*** Listed entries Section Begins ***

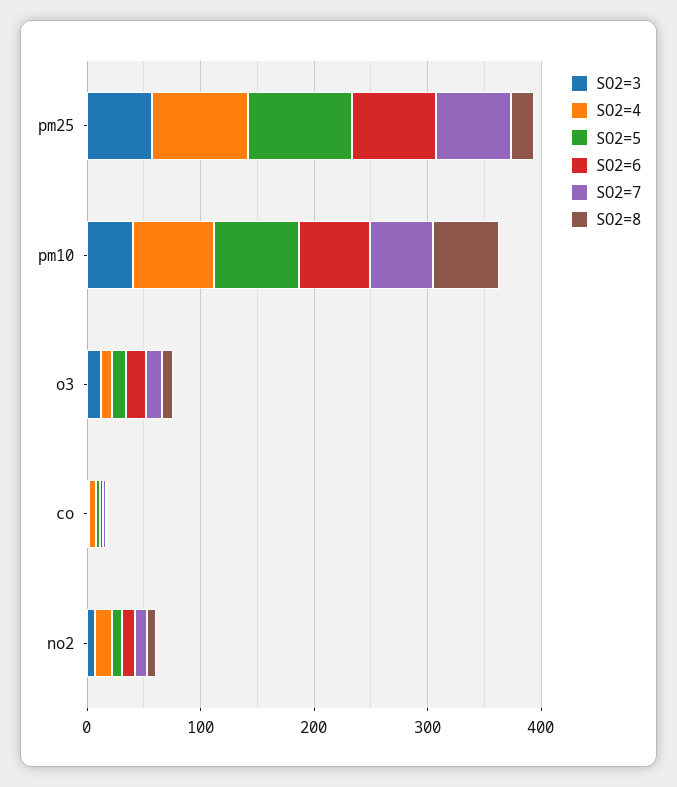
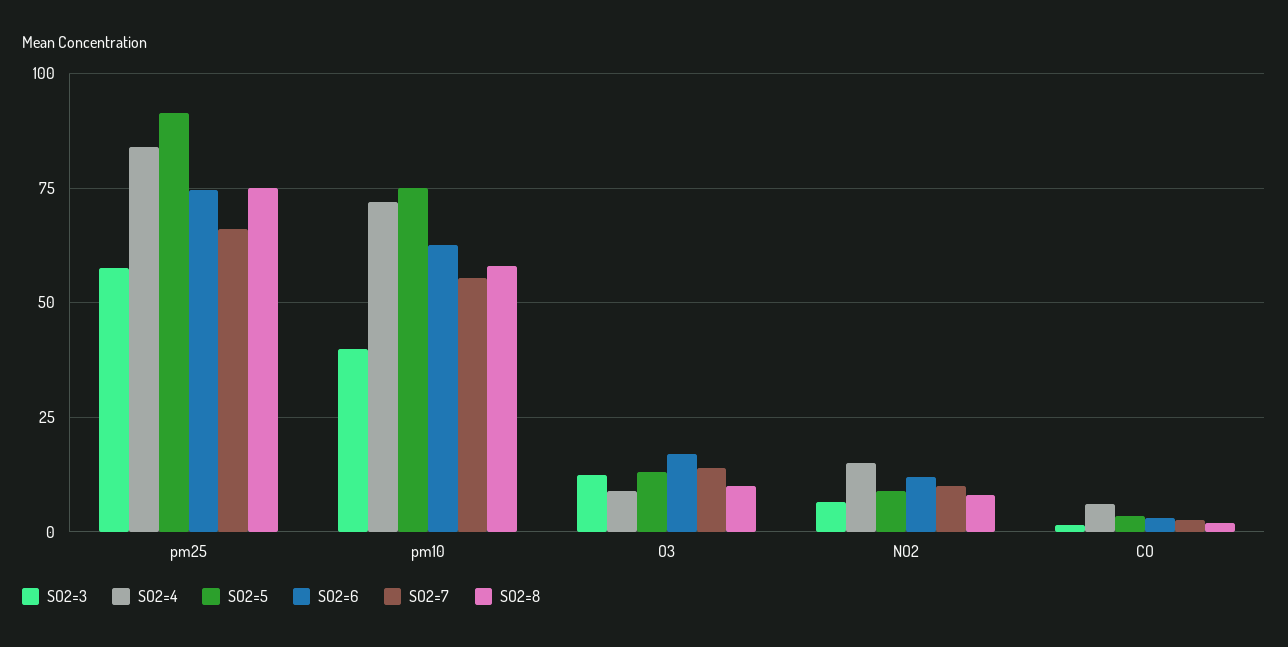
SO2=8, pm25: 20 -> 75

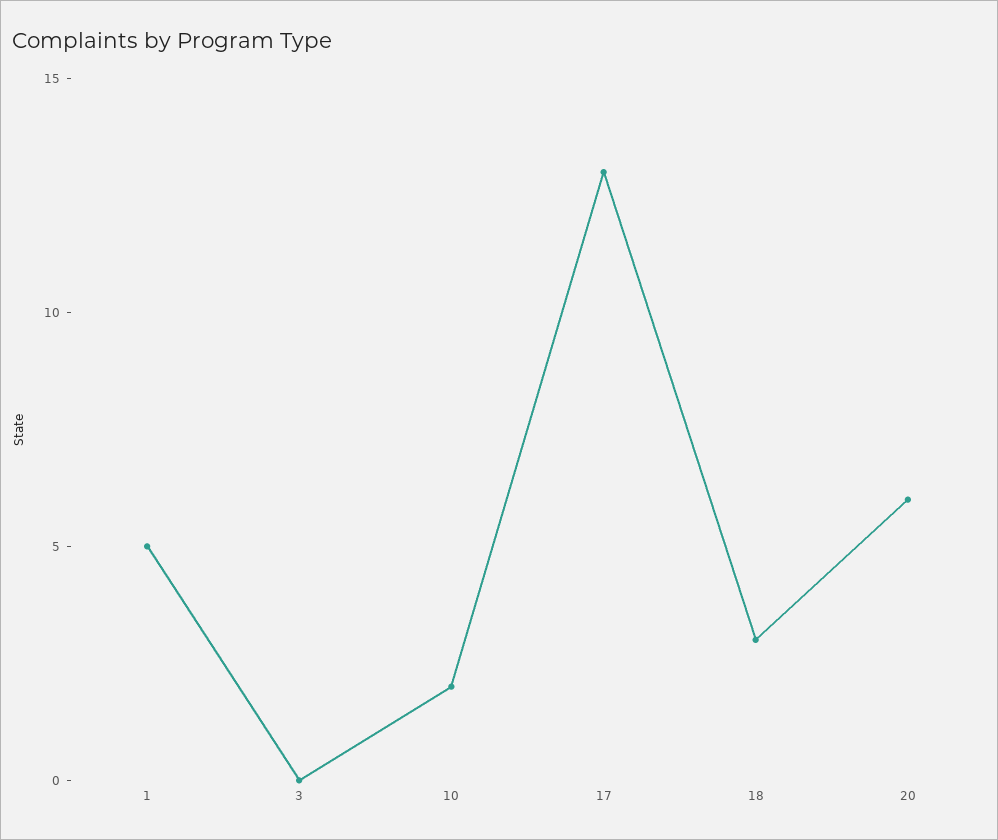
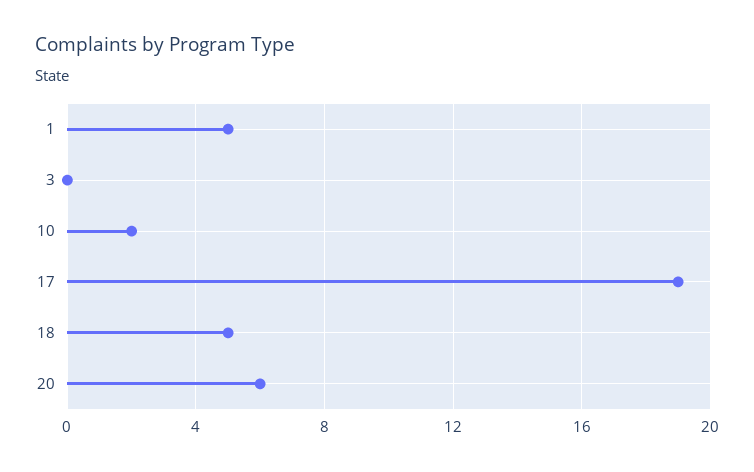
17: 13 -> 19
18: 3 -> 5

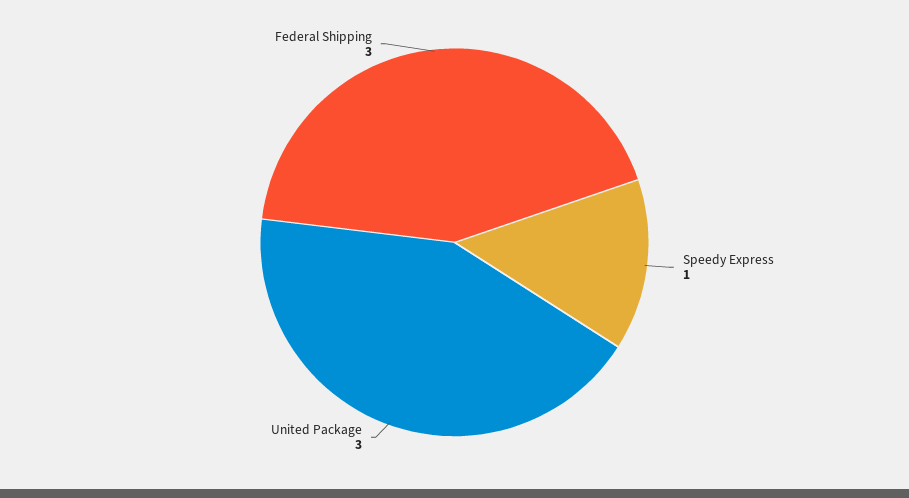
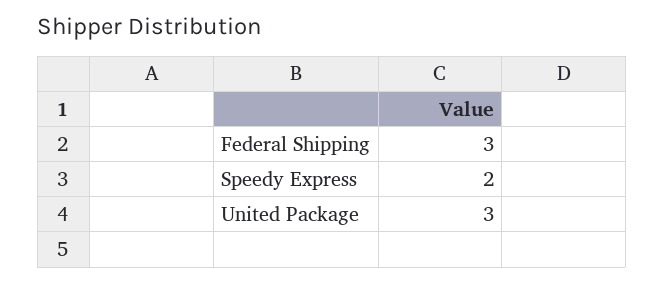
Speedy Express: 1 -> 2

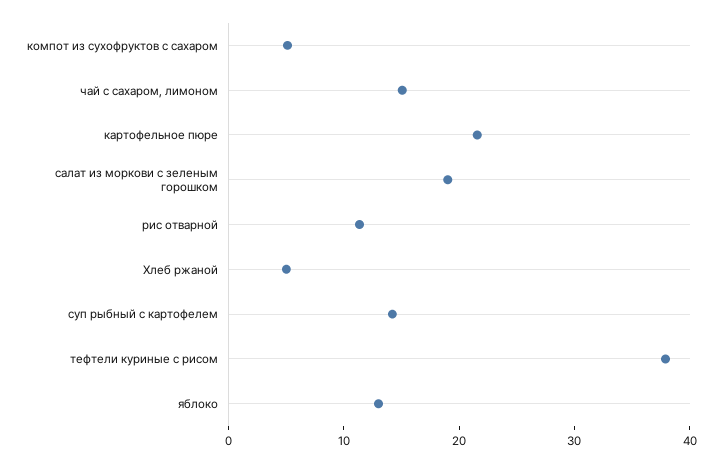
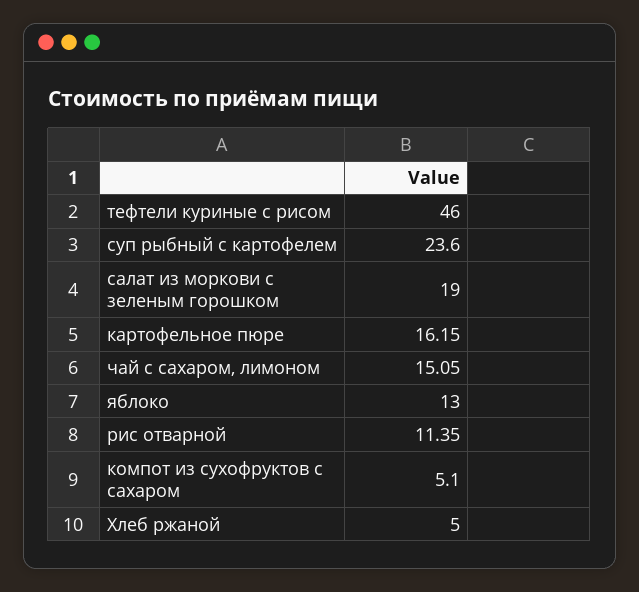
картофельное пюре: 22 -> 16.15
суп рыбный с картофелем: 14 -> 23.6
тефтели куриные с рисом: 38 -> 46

*** Listed entries Section Ends ***

### [To-do item]
Only the lines from the one containing "17: 13 -> 19" through the last line of the data above, both included, belong in the reply, each restated exactly and without pictures.

### [Completed exercise]
17: 13 -> 19
18: 3 -> 5

Speedy Express: 1 -> 2

картофельное пюре: 22 -> 16.15
суп рыбный с картофелем: 14 -> 23.6
тефтели куриные с рисом: 38 -> 46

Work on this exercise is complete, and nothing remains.